President of Guyana rejects decree by Maduro to extend Venezuelan maritime boundary

Guyana President Irfaan Ali has rejected Venezuela’s President Nicolas Maduro’s unilateral extension of his country’s maritime boundary with Venezuela to take in the the Atlantic waters off the Essequibo Region. In his address to the nation, the Guyana President stated: “We have always chosen a path of peaceful resolution of the Venezuelan issue within international law. 

It is, therefore, deeply disturbing that, on January 7th, the President of Venezuela, Mr Nicolas Maduro, issued a decree claiming for Venezuela sovereignty and exclusive sovereign rights in the waters and seabed adjacent to Guyana’s coast, west of the Essequibo River.  

 I remind that sovereignty over this coast, and the land territory to which it is attached, were awarded to Guyana (then British Guiana) in the 1899 Arbitral Award, whose validity and legally binding character Guyana is confident the International Court of Justice (ICJ) will uphold unequivocally. 
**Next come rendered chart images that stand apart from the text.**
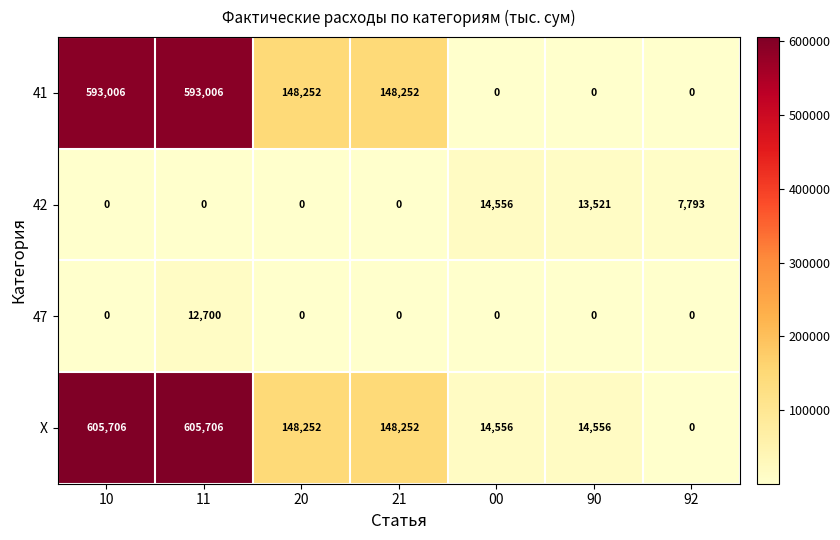

True or false: 47 has a value of 4151 at 20.

False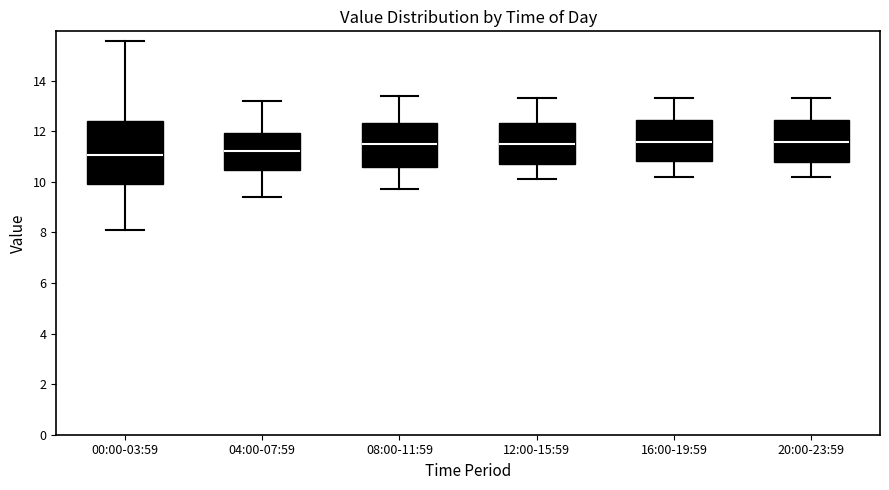

Comparing the boxes themselves (not the whiskers), which one is the tallest?

00:00-03:59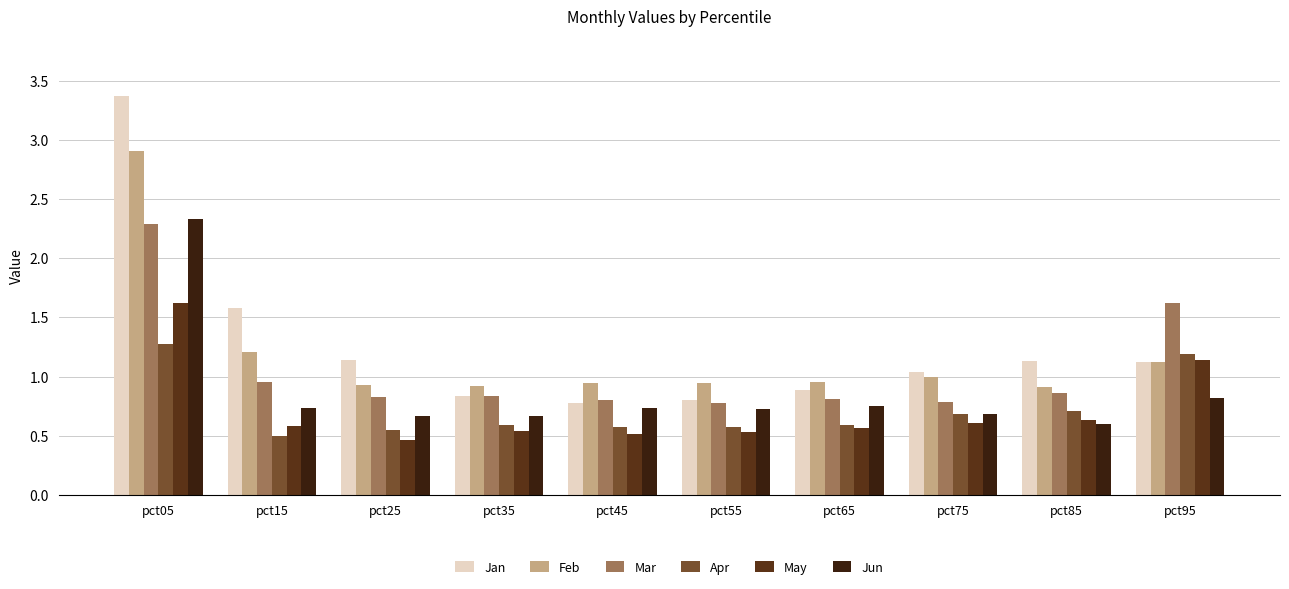

At which category does the chart reach its peak across all series?

pct05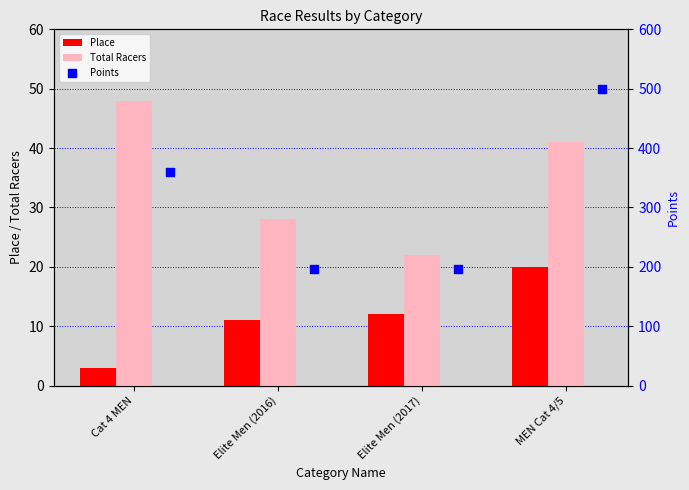

What are all the series names shown in the legend?

Place, Total Racers, Points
 Regrettably, by decreeing that the seas adjacent to this territory belong to Venezuela, at least two fundamental principles of international law have been violated.  
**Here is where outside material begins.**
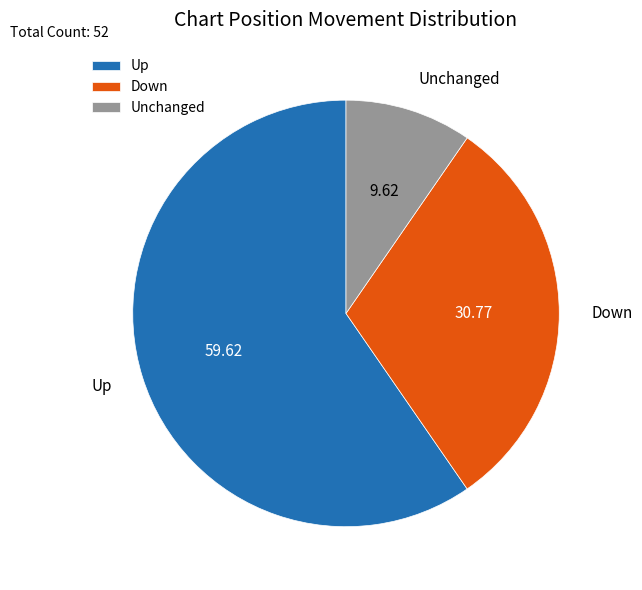

Does Up account for over 50% of the chart?

Yes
 The first violation is that no State can unilaterally determine its international boundaries, whether they are land boundaries or maritime boundaries.  

The fixing of an international boundary under international law can only result from an agreement between neighbouring States, or a binding determination by an international court or arbitral tribunal.  

Therefore, this attempt by Venezuela to attempt, unilaterally, to fix both its land and maritime boundaries with Guyana is a legal nullity, which cannot, and will not, be respected by any other State in the world, including Guyana. 

The second violation of fundamental international law is based on the fact that, under well-established rules of international law, there is a fundamental principle that “the land dominates the sea”.  

This means that sovereignty, and sovereign rights in the sea and seabed, emanate from title to the land that forms the coast to which those seas and seabed are adjacent.”